• _SUPPLIED PASSAGE_:
Publication information
Publisher Last Gasp
Format Standard
Genre Underground comix
Publication date July 1970
Number of issues 1
Creative team
Artist(s) Trina Robbins, Willy Mendes, Nancy Kalish, Carole Kalish, Lisa Lyons, Meredith Kurtzman, Michele Brand
Editor(s) Trina Robbins and Barbara "Willy" Mendes

It Ain't Me Babe Comix is a one-shot underground comic book published in 1970. It is the first comic book produced entirely by women. It was co-produced by Trina Robbins and Barbara "Willy" Mendes, and published by Last Gasp. Robbins and other staff members from a feminist newspaper in Berkeley, California, also called It Ain't Me, Babe, contributed. Many of the creators from the It Ain't Me Babe comic went on to contribute to the long-running series Wimmen's Comix.

Female cartoonists Robbins, Mendes, and "Hurricane" Nancy Kalish (who sometimes signed her work "Panzika") were frustrated with the boy's club atmosphere of underground comix, which was dominated by male artists glorying in their depictions of sex, drugs and rock & roll — and the casual misogyny typical of those stories. The editors recruited other contributors, including Carole Kalish, Lisa Lyons (a cartoonist for a socialist newspaper), Meredith Kurtzman (daughter of Mad magazine creator Harvey Kurtzman), and Michele Brand (Roger Brand's wife), who "simply knew how to draw".

• _SUPPLIED INFORMATION_:
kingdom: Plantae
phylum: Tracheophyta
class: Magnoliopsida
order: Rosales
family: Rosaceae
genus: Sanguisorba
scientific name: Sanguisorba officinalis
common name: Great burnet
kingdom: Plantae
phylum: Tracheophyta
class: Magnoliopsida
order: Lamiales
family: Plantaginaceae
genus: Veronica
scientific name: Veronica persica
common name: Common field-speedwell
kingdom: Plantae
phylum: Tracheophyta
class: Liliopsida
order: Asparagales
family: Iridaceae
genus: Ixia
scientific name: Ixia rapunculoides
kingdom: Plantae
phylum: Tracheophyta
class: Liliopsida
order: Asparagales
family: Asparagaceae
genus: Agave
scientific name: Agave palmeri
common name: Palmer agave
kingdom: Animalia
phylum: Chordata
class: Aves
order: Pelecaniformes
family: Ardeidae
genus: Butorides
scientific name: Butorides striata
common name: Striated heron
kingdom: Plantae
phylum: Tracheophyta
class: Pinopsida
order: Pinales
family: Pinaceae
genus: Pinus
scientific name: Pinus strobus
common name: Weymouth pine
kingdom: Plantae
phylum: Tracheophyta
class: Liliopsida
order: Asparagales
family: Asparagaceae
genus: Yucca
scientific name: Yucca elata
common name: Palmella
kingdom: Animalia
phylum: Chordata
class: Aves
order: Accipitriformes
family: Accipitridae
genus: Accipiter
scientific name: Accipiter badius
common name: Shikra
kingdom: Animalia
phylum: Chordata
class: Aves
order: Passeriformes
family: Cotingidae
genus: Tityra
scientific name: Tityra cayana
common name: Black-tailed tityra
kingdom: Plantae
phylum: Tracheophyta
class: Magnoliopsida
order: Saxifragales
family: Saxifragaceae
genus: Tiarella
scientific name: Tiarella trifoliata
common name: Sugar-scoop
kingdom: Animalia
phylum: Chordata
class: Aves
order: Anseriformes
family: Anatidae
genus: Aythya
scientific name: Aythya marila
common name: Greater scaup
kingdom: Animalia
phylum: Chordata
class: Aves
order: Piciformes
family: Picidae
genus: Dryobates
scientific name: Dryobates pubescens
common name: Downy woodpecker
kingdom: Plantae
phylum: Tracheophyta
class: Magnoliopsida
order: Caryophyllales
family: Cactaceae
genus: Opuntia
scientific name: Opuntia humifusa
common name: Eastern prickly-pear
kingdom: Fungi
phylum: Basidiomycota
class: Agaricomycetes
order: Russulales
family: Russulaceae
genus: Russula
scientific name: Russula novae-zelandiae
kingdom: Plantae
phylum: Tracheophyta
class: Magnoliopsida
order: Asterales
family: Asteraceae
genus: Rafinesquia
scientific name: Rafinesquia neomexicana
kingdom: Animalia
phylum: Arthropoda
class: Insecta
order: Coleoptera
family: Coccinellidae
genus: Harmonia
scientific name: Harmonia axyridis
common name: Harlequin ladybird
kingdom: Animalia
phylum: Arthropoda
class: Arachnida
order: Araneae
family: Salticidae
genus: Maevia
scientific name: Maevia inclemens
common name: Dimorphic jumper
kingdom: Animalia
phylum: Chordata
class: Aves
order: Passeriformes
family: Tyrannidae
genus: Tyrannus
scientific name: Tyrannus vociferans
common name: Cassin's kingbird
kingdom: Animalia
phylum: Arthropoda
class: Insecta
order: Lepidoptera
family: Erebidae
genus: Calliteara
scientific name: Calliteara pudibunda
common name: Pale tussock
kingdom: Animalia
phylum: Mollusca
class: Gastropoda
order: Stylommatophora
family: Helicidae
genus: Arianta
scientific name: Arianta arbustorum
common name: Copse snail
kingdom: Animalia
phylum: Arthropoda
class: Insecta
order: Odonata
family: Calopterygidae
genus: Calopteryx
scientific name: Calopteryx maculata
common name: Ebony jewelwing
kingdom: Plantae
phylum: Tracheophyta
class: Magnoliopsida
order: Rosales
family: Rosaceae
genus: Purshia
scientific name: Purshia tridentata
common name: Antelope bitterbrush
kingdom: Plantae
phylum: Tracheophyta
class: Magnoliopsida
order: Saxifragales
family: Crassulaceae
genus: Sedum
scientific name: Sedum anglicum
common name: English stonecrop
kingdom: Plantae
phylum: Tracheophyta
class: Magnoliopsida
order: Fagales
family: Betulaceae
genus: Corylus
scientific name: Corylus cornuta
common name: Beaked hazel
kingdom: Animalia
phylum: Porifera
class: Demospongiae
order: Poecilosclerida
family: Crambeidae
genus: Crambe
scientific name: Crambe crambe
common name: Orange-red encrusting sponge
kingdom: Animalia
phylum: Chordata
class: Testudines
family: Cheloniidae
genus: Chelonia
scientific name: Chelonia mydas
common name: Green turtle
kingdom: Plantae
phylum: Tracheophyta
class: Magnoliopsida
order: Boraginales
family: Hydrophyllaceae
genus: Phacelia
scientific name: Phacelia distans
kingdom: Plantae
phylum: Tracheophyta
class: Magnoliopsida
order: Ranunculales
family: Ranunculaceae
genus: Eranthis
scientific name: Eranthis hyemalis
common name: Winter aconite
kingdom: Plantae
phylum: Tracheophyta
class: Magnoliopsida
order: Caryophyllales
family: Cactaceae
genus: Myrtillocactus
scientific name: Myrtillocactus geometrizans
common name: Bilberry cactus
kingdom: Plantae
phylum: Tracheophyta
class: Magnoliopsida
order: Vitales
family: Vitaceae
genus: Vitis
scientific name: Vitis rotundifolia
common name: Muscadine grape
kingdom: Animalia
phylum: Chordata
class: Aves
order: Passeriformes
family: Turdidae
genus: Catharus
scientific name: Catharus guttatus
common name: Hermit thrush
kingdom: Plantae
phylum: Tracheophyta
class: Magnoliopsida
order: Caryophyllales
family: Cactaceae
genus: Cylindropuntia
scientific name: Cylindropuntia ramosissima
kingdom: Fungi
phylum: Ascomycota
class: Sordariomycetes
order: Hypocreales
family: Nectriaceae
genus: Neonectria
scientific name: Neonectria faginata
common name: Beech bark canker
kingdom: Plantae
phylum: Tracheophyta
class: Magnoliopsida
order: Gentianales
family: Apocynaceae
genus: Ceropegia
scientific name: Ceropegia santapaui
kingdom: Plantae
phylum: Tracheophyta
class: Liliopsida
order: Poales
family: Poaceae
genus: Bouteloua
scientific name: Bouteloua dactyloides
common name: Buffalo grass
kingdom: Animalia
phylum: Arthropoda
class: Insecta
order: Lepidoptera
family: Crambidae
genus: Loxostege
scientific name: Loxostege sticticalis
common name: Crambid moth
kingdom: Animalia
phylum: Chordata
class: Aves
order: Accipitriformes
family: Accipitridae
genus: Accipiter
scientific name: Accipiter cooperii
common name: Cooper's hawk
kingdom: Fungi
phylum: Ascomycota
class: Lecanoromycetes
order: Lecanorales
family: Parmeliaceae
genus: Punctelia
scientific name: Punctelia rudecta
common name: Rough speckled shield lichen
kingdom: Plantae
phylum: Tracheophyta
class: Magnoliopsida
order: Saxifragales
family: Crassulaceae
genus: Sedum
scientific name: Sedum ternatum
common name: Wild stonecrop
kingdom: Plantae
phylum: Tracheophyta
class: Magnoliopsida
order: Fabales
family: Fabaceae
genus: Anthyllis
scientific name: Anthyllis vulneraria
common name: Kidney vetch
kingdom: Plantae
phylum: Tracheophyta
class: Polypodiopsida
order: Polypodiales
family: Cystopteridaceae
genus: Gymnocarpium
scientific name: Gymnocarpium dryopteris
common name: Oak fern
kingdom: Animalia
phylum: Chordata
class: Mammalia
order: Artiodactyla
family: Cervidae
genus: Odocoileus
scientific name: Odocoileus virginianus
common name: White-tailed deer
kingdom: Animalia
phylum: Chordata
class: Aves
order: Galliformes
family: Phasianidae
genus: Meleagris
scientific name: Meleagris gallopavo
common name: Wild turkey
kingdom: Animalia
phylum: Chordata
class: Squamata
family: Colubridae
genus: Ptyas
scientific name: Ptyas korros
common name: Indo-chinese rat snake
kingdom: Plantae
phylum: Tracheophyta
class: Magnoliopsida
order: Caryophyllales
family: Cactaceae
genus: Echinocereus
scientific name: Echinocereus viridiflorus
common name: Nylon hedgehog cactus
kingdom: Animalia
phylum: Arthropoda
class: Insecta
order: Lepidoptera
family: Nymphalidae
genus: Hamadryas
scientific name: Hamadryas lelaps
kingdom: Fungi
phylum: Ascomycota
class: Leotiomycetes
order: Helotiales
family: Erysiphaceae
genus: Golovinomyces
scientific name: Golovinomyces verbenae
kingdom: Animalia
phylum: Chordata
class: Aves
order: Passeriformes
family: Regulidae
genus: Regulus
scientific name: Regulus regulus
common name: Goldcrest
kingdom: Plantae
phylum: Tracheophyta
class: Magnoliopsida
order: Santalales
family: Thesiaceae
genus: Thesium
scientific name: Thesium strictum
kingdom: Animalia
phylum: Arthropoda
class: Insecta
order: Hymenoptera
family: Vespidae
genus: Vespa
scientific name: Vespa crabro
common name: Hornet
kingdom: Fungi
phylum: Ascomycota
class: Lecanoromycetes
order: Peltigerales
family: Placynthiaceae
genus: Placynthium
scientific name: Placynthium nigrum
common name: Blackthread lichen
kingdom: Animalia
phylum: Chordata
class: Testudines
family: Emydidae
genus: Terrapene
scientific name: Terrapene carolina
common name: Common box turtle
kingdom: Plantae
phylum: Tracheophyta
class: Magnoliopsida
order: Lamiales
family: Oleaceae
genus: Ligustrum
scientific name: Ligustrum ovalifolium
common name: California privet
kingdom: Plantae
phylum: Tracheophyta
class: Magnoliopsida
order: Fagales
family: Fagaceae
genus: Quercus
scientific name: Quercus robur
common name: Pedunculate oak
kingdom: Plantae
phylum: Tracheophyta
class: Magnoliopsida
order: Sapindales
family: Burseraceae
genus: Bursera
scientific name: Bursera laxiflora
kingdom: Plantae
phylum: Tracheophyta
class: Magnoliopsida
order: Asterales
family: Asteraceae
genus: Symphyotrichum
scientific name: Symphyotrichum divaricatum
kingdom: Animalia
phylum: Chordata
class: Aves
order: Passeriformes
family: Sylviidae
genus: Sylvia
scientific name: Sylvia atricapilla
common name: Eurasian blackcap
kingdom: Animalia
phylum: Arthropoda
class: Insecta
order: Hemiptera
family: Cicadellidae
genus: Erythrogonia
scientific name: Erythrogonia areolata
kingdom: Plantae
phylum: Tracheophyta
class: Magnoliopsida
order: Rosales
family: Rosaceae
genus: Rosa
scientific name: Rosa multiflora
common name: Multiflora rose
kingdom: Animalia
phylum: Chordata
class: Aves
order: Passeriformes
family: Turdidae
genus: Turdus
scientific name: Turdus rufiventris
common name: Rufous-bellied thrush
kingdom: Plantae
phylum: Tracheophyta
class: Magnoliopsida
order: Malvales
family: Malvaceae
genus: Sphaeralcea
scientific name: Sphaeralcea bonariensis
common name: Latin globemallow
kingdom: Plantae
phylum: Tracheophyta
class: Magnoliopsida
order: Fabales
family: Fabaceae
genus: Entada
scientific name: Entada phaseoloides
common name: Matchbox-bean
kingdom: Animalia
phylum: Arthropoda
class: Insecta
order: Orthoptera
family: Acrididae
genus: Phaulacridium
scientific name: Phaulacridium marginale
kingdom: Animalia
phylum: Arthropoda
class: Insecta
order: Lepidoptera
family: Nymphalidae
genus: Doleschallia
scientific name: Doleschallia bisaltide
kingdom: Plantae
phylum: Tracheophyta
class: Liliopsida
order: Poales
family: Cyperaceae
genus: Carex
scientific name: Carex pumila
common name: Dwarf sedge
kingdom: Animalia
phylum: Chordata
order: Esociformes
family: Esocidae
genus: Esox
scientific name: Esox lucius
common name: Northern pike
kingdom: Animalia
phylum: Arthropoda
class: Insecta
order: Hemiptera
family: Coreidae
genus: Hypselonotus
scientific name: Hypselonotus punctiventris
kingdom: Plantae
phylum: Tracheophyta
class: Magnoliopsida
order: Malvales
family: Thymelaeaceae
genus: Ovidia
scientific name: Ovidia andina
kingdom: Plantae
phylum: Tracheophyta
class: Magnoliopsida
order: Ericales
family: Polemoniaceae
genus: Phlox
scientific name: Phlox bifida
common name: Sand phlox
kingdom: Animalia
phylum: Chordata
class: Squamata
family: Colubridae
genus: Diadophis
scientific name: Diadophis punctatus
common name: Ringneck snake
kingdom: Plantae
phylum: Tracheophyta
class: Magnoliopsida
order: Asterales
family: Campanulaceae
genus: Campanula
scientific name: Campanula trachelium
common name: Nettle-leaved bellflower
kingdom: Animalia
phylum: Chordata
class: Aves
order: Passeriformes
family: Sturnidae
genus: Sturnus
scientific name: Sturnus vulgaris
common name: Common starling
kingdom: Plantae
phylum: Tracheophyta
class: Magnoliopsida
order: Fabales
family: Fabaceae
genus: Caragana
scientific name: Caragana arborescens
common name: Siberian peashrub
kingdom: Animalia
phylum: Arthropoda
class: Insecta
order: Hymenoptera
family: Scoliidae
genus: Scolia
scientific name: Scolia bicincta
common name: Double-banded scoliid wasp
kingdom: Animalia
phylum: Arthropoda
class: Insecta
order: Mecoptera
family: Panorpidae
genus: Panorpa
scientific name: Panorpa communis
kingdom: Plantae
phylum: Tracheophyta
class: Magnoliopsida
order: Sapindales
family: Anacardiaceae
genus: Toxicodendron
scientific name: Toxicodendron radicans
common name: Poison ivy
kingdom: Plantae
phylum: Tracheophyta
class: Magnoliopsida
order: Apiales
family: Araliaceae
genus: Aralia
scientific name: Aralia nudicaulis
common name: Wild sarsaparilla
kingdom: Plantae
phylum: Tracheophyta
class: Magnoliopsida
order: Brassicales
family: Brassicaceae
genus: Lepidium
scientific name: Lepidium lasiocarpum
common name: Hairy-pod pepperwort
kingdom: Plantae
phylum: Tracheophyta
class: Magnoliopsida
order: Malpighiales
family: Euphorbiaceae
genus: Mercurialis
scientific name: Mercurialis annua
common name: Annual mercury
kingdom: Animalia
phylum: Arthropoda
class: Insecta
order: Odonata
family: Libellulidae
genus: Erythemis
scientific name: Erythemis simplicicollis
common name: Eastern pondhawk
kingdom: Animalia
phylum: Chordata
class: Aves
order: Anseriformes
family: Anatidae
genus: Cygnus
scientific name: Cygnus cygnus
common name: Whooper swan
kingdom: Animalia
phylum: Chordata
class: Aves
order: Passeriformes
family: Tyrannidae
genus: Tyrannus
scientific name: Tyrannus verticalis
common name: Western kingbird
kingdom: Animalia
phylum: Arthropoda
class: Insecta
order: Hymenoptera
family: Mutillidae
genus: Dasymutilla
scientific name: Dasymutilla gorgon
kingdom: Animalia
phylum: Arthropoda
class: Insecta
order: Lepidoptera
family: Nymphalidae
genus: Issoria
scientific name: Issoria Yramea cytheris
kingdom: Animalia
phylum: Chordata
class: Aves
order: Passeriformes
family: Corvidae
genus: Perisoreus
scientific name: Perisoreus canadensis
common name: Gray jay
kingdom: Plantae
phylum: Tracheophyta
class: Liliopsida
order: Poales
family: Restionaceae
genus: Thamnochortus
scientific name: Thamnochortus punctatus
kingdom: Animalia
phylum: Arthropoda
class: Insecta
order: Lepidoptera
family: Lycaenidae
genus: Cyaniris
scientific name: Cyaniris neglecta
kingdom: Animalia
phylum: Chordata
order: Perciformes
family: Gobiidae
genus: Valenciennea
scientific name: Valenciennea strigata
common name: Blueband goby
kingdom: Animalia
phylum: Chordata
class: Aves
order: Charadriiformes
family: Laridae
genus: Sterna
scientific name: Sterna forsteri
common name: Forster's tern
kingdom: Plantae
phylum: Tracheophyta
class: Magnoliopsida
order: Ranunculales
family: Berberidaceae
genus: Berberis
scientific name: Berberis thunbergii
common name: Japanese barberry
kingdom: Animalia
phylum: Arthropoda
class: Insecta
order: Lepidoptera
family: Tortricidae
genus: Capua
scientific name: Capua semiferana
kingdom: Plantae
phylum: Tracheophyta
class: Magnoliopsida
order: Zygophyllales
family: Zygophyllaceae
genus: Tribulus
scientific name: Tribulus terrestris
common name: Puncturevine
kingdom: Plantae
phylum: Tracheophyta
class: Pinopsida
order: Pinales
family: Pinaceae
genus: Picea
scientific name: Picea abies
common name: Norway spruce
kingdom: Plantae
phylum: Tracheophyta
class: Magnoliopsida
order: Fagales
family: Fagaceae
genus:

• _SET TASK 1_: Can you repeat the It Ain't Me Babe Comix passage word for word, starting at "It Ain't Me Babe Comix" and ending at "series Wimmen's Comix."?
• _SET TASK 2_: Would you go on with the text about It Ain't Me Babe Comix, picking up right after its final sentence?

• _EXPECTED OUTPUT 1_:
It Ain't Me Babe Comix is a one-shot underground comic book published in 1970. It is the first comic book produced entirely by women. It was co-produced by Trina Robbins and Barbara "Willy" Mendes, and published by Last Gasp. Robbins and other staff members from a feminist newspaper in Berkeley, California, also called It Ain't Me, Babe, contributed. Many of the creators from the It Ain't Me Babe comic went on to contribute to the long-running series Wimmen's Comix.

• _EXPECTED OUTPUT 2_:
Last Gasp publisher Ron Turner was interested in publishing a comic tied to the women's liberation movement, and he paid Robbins $1,000 for the publishing rights.

The 36-page one-shot was published in July 1970. The cover of the first printing featured Olive Oyl, Little Lulu, Wonder Woman, Sheena, Queen of the Jungle, Mary Marvel and Elsie the Cow on a blue-and-fuscia background with the words "women's liberation"; the second and third covers featured the same characters on a dark-blue-and-green background. The first print run sold 20,000 copies; the second and third sold 10,000 each.